I found a little flat in the Marble Arch, though, and proceeded to live. I took what jobs I could-cleaning, waiting tables, stitching-resisted closeness, left when people started to ask too many questions, wanted more of me than I was able to give. In such occupation, I passed a decade. Waiting, though I didn’t know it, for the next war. And for Marcus, whose birth would do what my own daughter’s could not. Return to me what had been emptied by Hannah’s death.

In the meantime, I thought little of Riverton. Of all I had lost.

Let me rephrase: I refused to think of Riverton. If I found my mind, in a quiet moment of inactivity, roaming the nursery, lingering by the stairs in Lady Ashbury’s rose garden, balancing on the rim of the Icarus fountain, I quickly sought occupation.

But I did wonder about that little baby, Florence. My half-niece, I suppose. She was a pretty little thing. Hannah’s blonde hair but not her eyes. Big, brown eyes, they were. Perhaps they changed as she grew. That can happen. But I suspect they stayed brown, like her father’s. For she was Robbie’s daughter, wasn’t she?

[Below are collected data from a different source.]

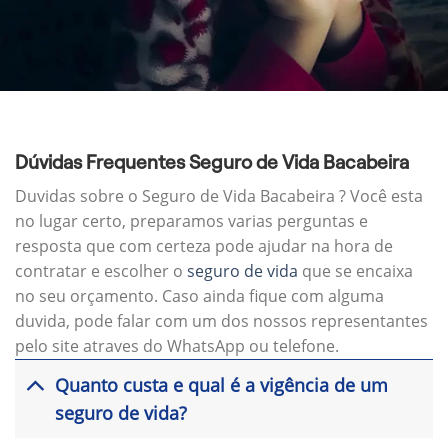
Dúvidas Frequentes Seguro de Vida Bacabeira
Duvidas sobre o Seguro de Vida Bacabeira ? Você esta
no lugar certo, preparamos varias perguntas e
resposta que com certeza pode ajudar na hora de
contratar e escolher o
seguro de vida
que se encaixa
no seu orçamento. Caso ainda fique com alguma
duvida, pode falar com um dos nossos representantes
pelo site atraves do WhatsApp ou telefone.
Quanto custa e qual é a vigência de um
seguro de vida?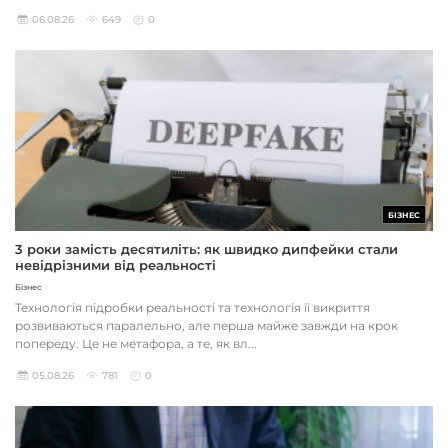
06.08.26
649
0
БІЗНЕС
3 роки замість десятиліть: як швидко дипфейки стали
невідрізними від реальності
Бізнес
Технологія підробки реальності та технологія її викриття
розвиваються паралельно, але перша майже завжди на крок
попереду. Це не метафора, а те, як вл...
05.08.26
781
0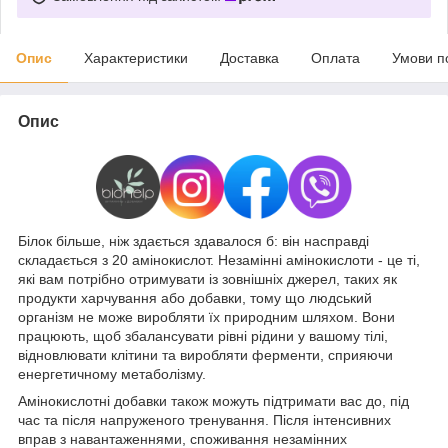
Опис
Характеристики
Доставка
Оплата
Умови п
Опис
Білок більше, ніж здається здавалося б: він насправді
складається з 20 амінокислот. Незамінні амінокислоти - це ті,
які вам потрібно отримувати із зовнішніх джерел, таких як
продукти харчування або добавки, тому що людський
організм не може виробляти їх природним шляхом. Вони
працюють, щоб збалансувати рівні рідини у вашому тілі,
відновлювати клітини та виробляти ферменти, сприяючи
енергетичному метаболізму.
Амінокислотні добавки також можуть підтримати вас до, під
час та після напруженого тренування. Після інтенсивних
вправ з навантаженнями, споживання незамінних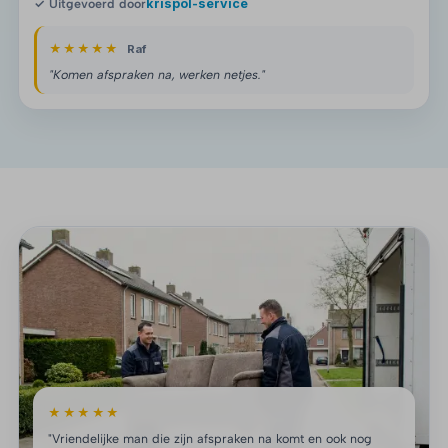
✓ Uitgevoerd door
krispol-service
★★★★★
Raf
"Komen afspraken na, werken netjes."
★★★★★
"Vriendelijke man die zijn afspraken na komt en ook nog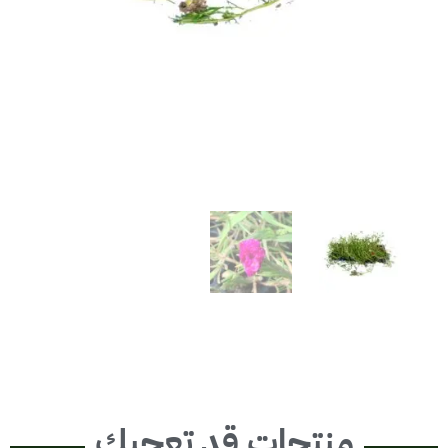
منتجات قد تعجبك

I have given it quite some thought over the years. It is possible, of course, that despite Hannah’s failure to fall pregnant to Teddy all those years, she fell swiftly and unexpectedly in 1924. Stranger things have happened. But at the same time, isn’t it too convenient an explanation? Teddy and Hannah shared a bed infrequently in the latter years of their marriage, but Teddy had been anxious for a child at the beginning. For Hannah not to fall suggests, doesn’t it, that there was a problem with one of them? And as she proved with Florence, Hannah was able to conceive.

Isn’t it more likely then that Florence’s father was not Teddy? That she was conceived on the lake? That after months of being apart, when Hannah and Robbie met that night, in the near- finished summer house, they were unable to resist? The timing, after all, was right. Deborah certainly thought so. She took one look at those big dark eyes and her lips tightened. She knew.

Whether it was she who told Teddy, I don’t know. Perhaps he worked it out for himself. Whatever the case, Florence didn’t stay long at Riverton. Teddy could hardly be expected to keep her: a constant reminder of his cuckolding. The Luxtons all agreed it was best he put the whole sorry affair behind him. Settle down to running Riverton Manor, staging his political comeback.

I heard they sent Florence to America, that Jemima agreed to take her as sister to Gytha. She had always longed for more than one. Hannah would’ve been pleased, I think; would’ve preferred to imagine her daughter growing up a Hartford than a Luxton.

The tour ends and we are delivered to the entrance hall. Despite Beryl’s keen encouragement, Ursula and I bypass the gift shop.

I wait again on the iron seat while Ursula fetches the car. ‘I won’t be long,’ she promises. I tell her not to worry, my memories will keep me company.

‘Come again soon?’ Mr Hamilton says from the doorway.

‘No,’ I say. ‘I don’t think so, Mr Hamilton.’

He seems to understand, smiles briefly. ‘I’ll tell Mrs Townsend you said goodbye.’

I nod and he disappears, dissolves like watercolour into a dusty streak of sunlight.

Ursula helps me into the car. She has bought a bottle of water from a machine in the ticket booth and opens it for me when I am buckled into my seat. ‘Here you are,’ she says, feeding a straw into the spout and wrapping my hands around its cold sides.

She starts the engine and we drive slowly out of the car park. I am aware, vaguely, as we enter the dark leafy tunnel of the driveway, that it’s the last time I will take this particular journey, but I don’t look back.